» **Problem statement**
The records follow. Copy them exactly, but omit the pictures.

» **Data excerpts**

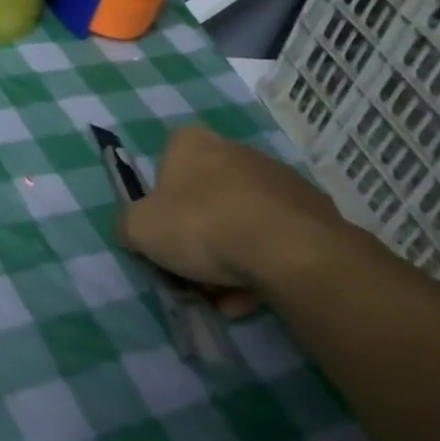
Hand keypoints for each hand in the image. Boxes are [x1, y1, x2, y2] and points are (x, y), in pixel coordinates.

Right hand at [118, 125, 345, 315]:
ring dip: (230, 257)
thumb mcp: (139, 229)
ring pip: (241, 221)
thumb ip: (128, 225)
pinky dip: (261, 265)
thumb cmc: (201, 226)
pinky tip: (252, 296)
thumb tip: (135, 230)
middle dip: (198, 236)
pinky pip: (274, 239)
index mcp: (192, 143)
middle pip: (205, 197)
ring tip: (225, 297)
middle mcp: (235, 150)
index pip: (166, 164)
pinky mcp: (311, 209)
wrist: (287, 249)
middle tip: (191, 273)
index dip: (161, 202)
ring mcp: (278, 178)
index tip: (163, 233)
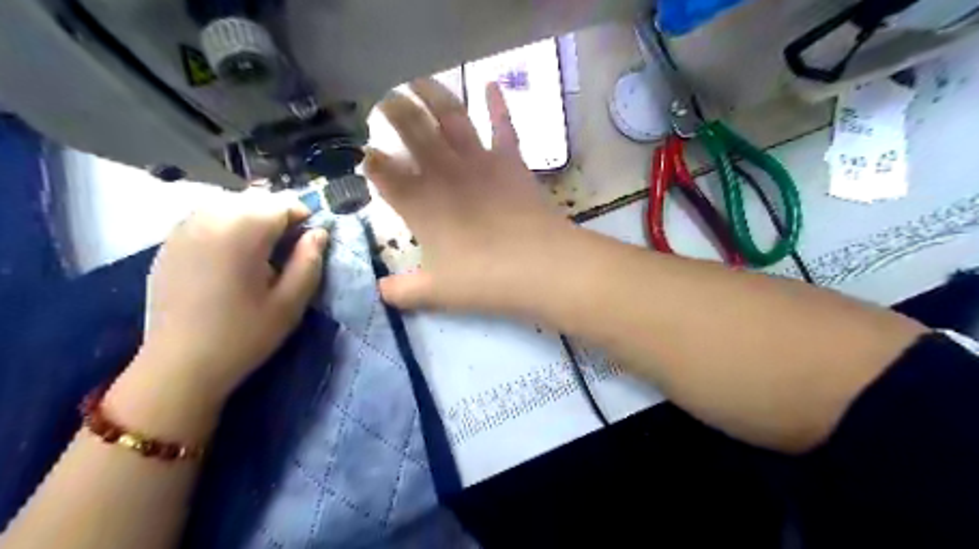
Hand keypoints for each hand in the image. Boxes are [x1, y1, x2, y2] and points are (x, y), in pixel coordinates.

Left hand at [133, 192, 328, 403]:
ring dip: (253, 220)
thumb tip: (319, 233)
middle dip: (278, 218)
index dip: (304, 220)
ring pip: (231, 205)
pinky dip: (227, 227)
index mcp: (242, 230)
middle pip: (256, 200)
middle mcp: (209, 218)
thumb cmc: (243, 335)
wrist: (179, 366)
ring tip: (260, 254)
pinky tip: (230, 258)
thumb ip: (310, 261)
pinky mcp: (169, 242)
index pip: (283, 203)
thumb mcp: (291, 302)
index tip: (309, 245)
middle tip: (286, 252)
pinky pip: (207, 218)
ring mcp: (183, 228)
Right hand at [363, 80, 575, 314]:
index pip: (384, 173)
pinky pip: (503, 126)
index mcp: (420, 204)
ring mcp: (479, 162)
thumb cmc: (484, 280)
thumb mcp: (437, 293)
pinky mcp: (511, 161)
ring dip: (432, 94)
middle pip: (411, 131)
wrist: (541, 266)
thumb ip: (403, 292)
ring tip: (417, 78)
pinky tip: (491, 82)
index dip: (371, 161)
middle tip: (383, 98)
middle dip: (393, 111)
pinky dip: (497, 104)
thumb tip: (380, 292)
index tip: (364, 153)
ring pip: (450, 117)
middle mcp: (444, 174)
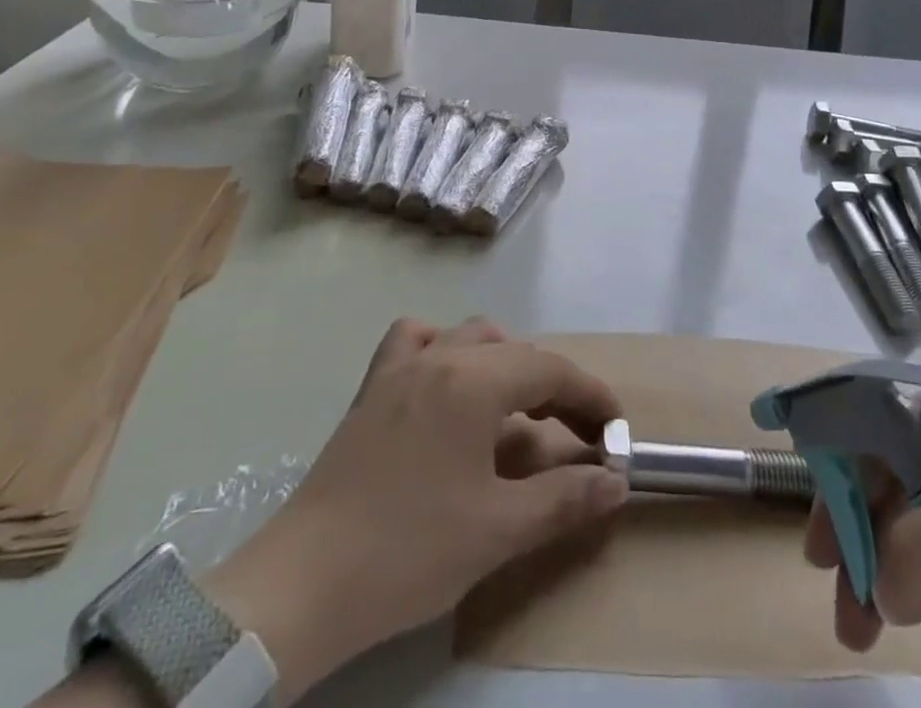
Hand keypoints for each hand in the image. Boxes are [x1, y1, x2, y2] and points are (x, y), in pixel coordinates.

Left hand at [204, 318, 628, 693]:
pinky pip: (416, 340)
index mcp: (474, 380)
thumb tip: (615, 482)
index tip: (617, 431)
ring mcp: (401, 366)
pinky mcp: (372, 387)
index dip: (591, 397)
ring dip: (505, 364)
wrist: (303, 583)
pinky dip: (443, 348)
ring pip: (469, 337)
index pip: (551, 370)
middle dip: (554, 387)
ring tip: (517, 411)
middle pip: (516, 352)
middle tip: (575, 434)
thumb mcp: (498, 530)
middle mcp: (441, 354)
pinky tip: (448, 381)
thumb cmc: (409, 551)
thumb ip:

» **Answer space**
Hand keypoints for each hand in the image. Boxes are [x1, y1, x2, y2] and points are (x, y), in pixel coordinates.

Right hand at [118, 125, 345, 315]:
ring dip: (230, 257)
thumb mcp: (139, 229)
ring pip: (241, 221)
thumb ip: (128, 225)
pinky dip: (261, 265)
thumb cmc: (201, 226)
pinky tip: (252, 296)
thumb tip: (135, 230)
middle dip: (198, 236)
pinky pip: (274, 239)
index mcp: (192, 143)
middle pip: (205, 197)
ring tip: (225, 297)
middle mcp: (235, 150)
index pip: (166, 164)
pinky mcp: (311, 209)
wrist: (287, 249)
middle tip: (191, 273)
index dip: (161, 202)
ring mcp: (278, 178)
index tip: (163, 233)
Hand keypoints for each hand in the image. Boxes are [x1, y1, x2, y2] and points are (x, y), in pixel coordinates.

Left hand at [133, 192, 328, 403]:
ring dip: (253, 220)
thumb tip: (319, 233)
middle dip: (278, 218)
index dip: (304, 220)
ring pip: (231, 205)
pinky dip: (227, 227)
index mcp: (242, 230)
middle pip: (256, 200)
middle mcp: (209, 218)
thumb cmc: (243, 335)
wrist: (179, 366)
ring tip: (260, 254)
pinky tip: (230, 258)
thumb ip: (310, 261)
pinky mcp: (169, 242)
index pip: (283, 203)
thumb mcp: (291, 302)
index tip: (309, 245)
middle tip: (286, 252)
pinky pip: (207, 218)
ring mcp: (183, 228)
Right hand at [363, 80, 575, 314]:
index pip: (384, 173)
pinky pip: (503, 126)
index mcp: (420, 204)
ring mcp: (479, 162)
thumb cmc: (484, 280)
thumb mcp: (437, 293)
pinky mcp: (511, 161)
ring dip: (432, 94)
middle pip: (411, 131)
wrist: (541, 266)
thumb ip: (403, 292)
ring tip: (417, 78)
pinky tip: (491, 82)
index dip: (371, 161)
middle tip: (383, 98)
middle dip: (393, 111)
pinky dip: (497, 104)
thumb tip: (380, 292)
index tip: (364, 153)
ring pip: (450, 117)
middle mcp: (444, 174)
Hand keypoints for each hand in the image. Boxes are [x1, y1, x2, y2] and points are (x, y), in pixel coordinates.

Left hand at [204, 318, 628, 693]:
pinky pip: (416, 340)
index mcp: (474, 380)
thumb tip: (615, 482)
index tip: (617, 431)
ring mcp: (401, 366)
pinky mcp: (372, 387)
index dip: (591, 397)
ring dip: (505, 364)
wrist: (303, 583)
pinky dip: (443, 348)
ring pip: (469, 337)
index pip: (551, 370)
middle dip: (554, 387)
ring tip: (517, 411)
middle pip: (516, 352)
middle tip: (575, 434)
thumb mcp: (498, 530)
middle mcp: (441, 354)
pinky tip: (448, 381)
thumb cmc: (409, 551)
thumb ip:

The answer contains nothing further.